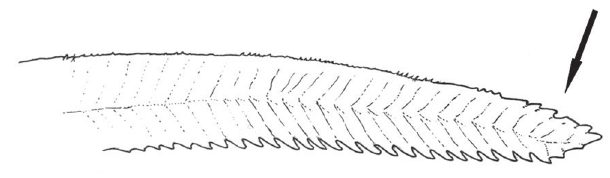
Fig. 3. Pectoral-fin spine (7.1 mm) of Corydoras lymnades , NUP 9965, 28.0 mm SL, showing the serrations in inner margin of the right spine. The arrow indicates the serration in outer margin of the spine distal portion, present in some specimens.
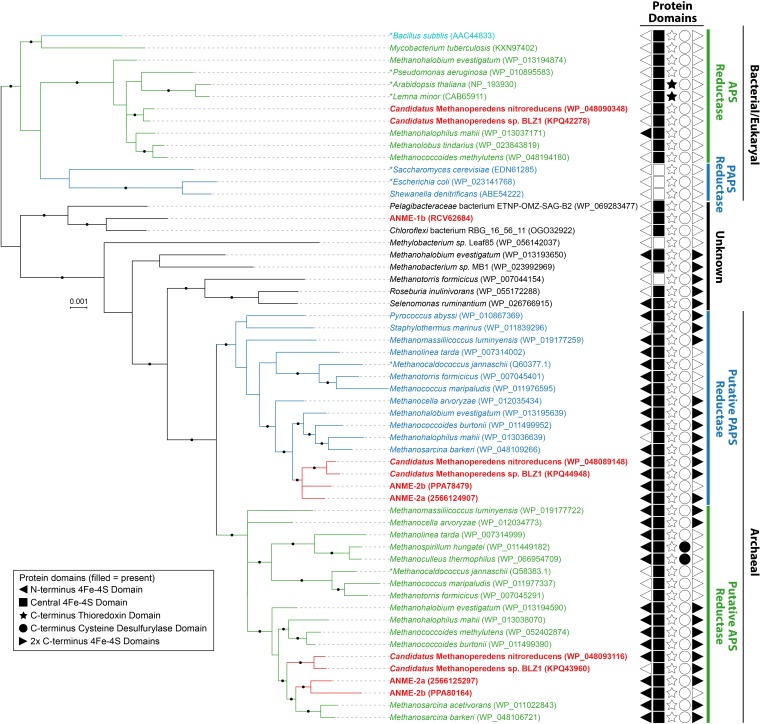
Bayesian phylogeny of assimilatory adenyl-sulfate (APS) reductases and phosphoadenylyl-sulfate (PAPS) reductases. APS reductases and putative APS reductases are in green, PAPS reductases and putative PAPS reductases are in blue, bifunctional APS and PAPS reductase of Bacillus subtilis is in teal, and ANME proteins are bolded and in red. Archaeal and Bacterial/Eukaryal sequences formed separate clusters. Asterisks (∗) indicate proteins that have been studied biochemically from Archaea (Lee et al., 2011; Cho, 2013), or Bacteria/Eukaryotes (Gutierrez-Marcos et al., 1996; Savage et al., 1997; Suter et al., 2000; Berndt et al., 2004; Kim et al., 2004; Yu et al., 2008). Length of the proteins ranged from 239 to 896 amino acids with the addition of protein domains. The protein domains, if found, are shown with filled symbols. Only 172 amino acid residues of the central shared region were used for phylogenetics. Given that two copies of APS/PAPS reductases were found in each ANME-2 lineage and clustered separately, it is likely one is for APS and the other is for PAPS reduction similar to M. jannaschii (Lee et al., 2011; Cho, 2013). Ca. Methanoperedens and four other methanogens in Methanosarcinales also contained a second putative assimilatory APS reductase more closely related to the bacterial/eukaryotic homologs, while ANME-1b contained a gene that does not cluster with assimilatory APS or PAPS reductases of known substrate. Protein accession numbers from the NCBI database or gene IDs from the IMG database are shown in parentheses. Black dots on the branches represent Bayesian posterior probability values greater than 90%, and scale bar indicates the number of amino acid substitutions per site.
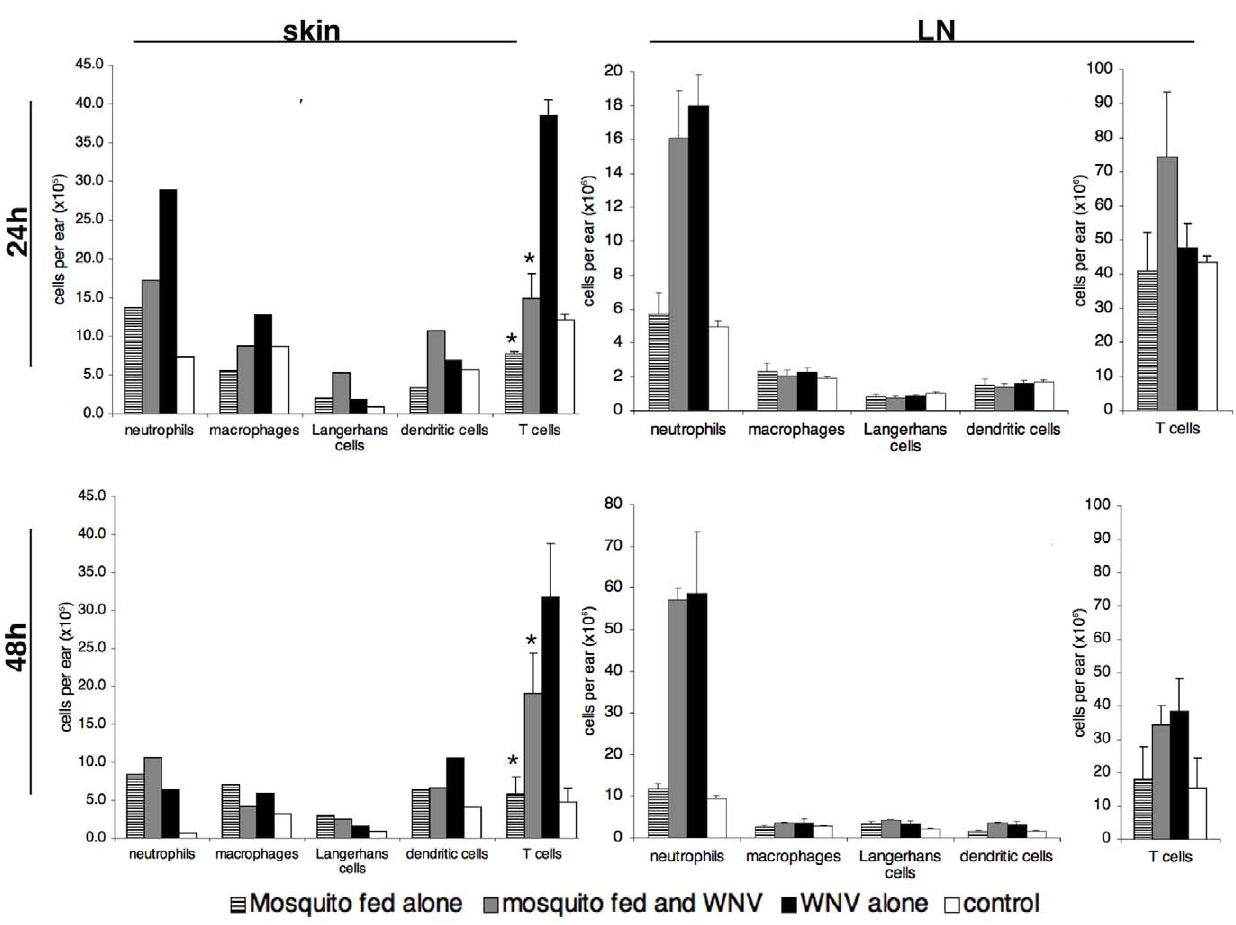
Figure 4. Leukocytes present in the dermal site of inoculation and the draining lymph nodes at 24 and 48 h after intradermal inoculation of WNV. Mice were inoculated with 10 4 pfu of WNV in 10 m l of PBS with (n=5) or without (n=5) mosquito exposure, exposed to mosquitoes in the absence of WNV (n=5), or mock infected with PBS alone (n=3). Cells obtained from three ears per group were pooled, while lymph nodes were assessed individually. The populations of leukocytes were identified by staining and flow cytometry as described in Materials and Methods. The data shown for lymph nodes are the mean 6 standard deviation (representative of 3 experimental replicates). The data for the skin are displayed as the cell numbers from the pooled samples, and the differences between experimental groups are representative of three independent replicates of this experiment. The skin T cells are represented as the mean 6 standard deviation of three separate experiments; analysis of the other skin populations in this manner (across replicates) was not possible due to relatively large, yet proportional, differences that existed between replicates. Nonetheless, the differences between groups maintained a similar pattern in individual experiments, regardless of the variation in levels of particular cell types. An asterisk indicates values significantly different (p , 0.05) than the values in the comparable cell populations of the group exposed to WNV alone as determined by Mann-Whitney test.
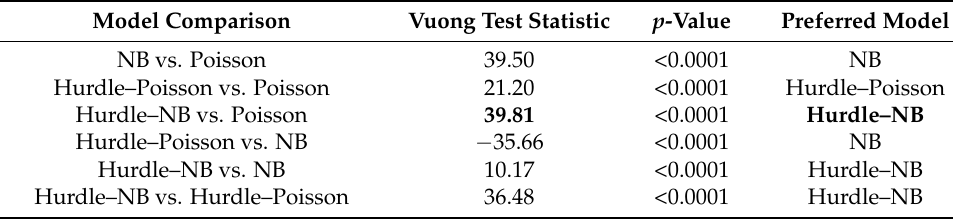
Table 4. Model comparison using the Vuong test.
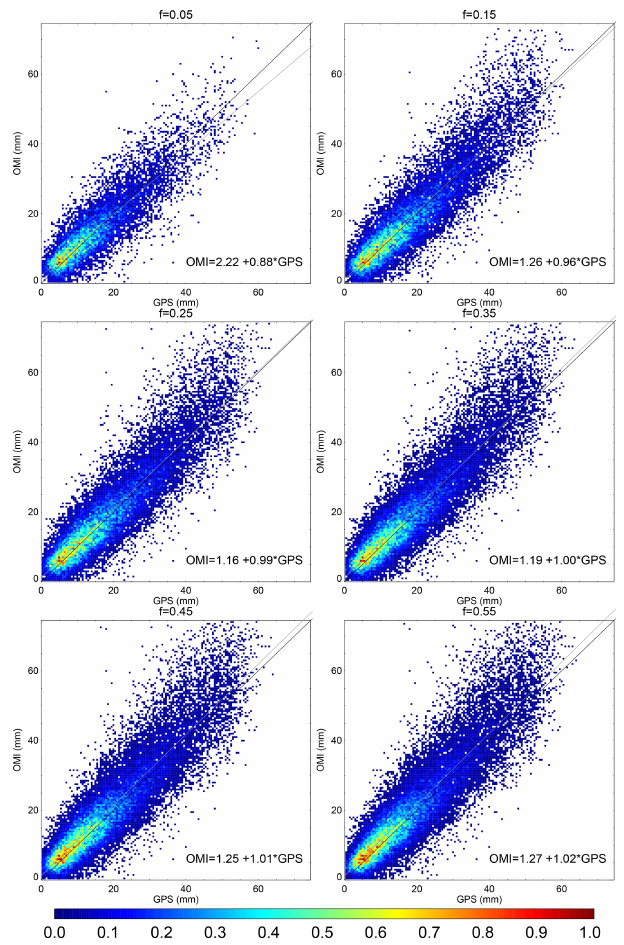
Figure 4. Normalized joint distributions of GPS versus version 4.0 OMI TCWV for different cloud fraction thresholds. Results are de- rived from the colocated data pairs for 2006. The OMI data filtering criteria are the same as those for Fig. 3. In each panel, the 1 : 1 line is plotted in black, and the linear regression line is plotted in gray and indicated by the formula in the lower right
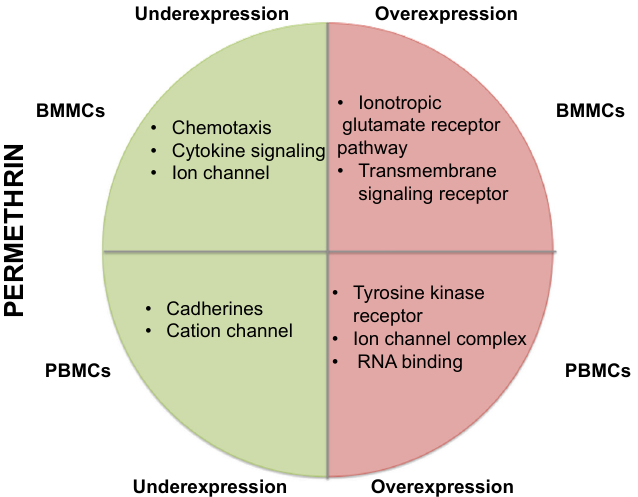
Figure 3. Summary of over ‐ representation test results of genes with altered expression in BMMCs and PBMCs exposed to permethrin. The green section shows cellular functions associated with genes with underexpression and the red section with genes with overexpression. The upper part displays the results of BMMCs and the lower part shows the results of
══════
■ **TASK TO COMPLETE**
Verbatim reproduction of every entry is needed, with the images left out.

■ **OUTPUT FOR THIS EXERCISE**
Fig. 3. Pectoral-fin spine (7.1 mm) of Corydoras lymnades , NUP 9965, 28.0 mm SL, showing the serrations in inner margin of the right spine. The arrow indicates the serration in outer margin of the spine distal portion, present in some specimens.
Bayesian phylogeny of assimilatory adenyl-sulfate (APS) reductases and phosphoadenylyl-sulfate (PAPS) reductases. APS reductases and putative APS reductases are in green, PAPS reductases and putative PAPS reductases are in blue, bifunctional APS and PAPS reductase of Bacillus subtilis is in teal, and ANME proteins are bolded and in red. Archaeal and Bacterial/Eukaryal sequences formed separate clusters. Asterisks (∗) indicate proteins that have been studied biochemically from Archaea (Lee et al., 2011; Cho, 2013), or Bacteria/Eukaryotes (Gutierrez-Marcos et al., 1996; Savage et al., 1997; Suter et al., 2000; Berndt et al., 2004; Kim et al., 2004; Yu et al., 2008). Length of the proteins ranged from 239 to 896 amino acids with the addition of protein domains. The protein domains, if found, are shown with filled symbols. Only 172 amino acid residues of the central shared region were used for phylogenetics. Given that two copies of APS/PAPS reductases were found in each ANME-2 lineage and clustered separately, it is likely one is for APS and the other is for PAPS reduction similar to M. jannaschii (Lee et al., 2011; Cho, 2013). Ca. Methanoperedens and four other methanogens in Methanosarcinales also contained a second putative assimilatory APS reductase more closely related to the bacterial/eukaryotic homologs, while ANME-1b contained a gene that does not cluster with assimilatory APS or PAPS reductases of known substrate. Protein accession numbers from the NCBI database or gene IDs from the IMG database are shown in parentheses. Black dots on the branches represent Bayesian posterior probability values greater than 90%, and scale bar indicates the number of amino acid substitutions per site.
Figure 4. Leukocytes present in the dermal site of inoculation and the draining lymph nodes at 24 and 48 h after intradermal inoculation of WNV. Mice were inoculated with 10 4 pfu of WNV in 10 m l of PBS with (n=5) or without (n=5) mosquito exposure, exposed to mosquitoes in the absence of WNV (n=5), or mock infected with PBS alone (n=3). Cells obtained from three ears per group were pooled, while lymph nodes were assessed individually. The populations of leukocytes were identified by staining and flow cytometry as described in Materials and Methods. The data shown for lymph nodes are the mean 6 standard deviation (representative of 3 experimental replicates). The data for the skin are displayed as the cell numbers from the pooled samples, and the differences between experimental groups are representative of three independent replicates of this experiment. The skin T cells are represented as the mean 6 standard deviation of three separate experiments; analysis of the other skin populations in this manner (across replicates) was not possible due to relatively large, yet proportional, differences that existed between replicates. Nonetheless, the differences between groups maintained a similar pattern in individual experiments, regardless of the variation in levels of particular cell types. An asterisk indicates values significantly different (p , 0.05) than the values in the comparable cell populations of the group exposed to WNV alone as determined by Mann-Whitney test.
Table 4. Model comparison using the Vuong test.
Figure 4. Normalized joint distributions of GPS versus version 4.0 OMI TCWV for different cloud fraction thresholds. Results are de- rived from the colocated data pairs for 2006. The OMI data filtering criteria are the same as those for Fig. 3. In each panel, the 1 : 1 line is plotted in black, and the linear regression line is plotted in gray and indicated by the formula in the lower right
Figure 3. Summary of over ‐ representation test results of genes with altered expression in BMMCs and PBMCs exposed to permethrin. The green section shows cellular functions associated with genes with underexpression and the red section with genes with overexpression. The upper part displays the results of BMMCs and the lower part shows the results of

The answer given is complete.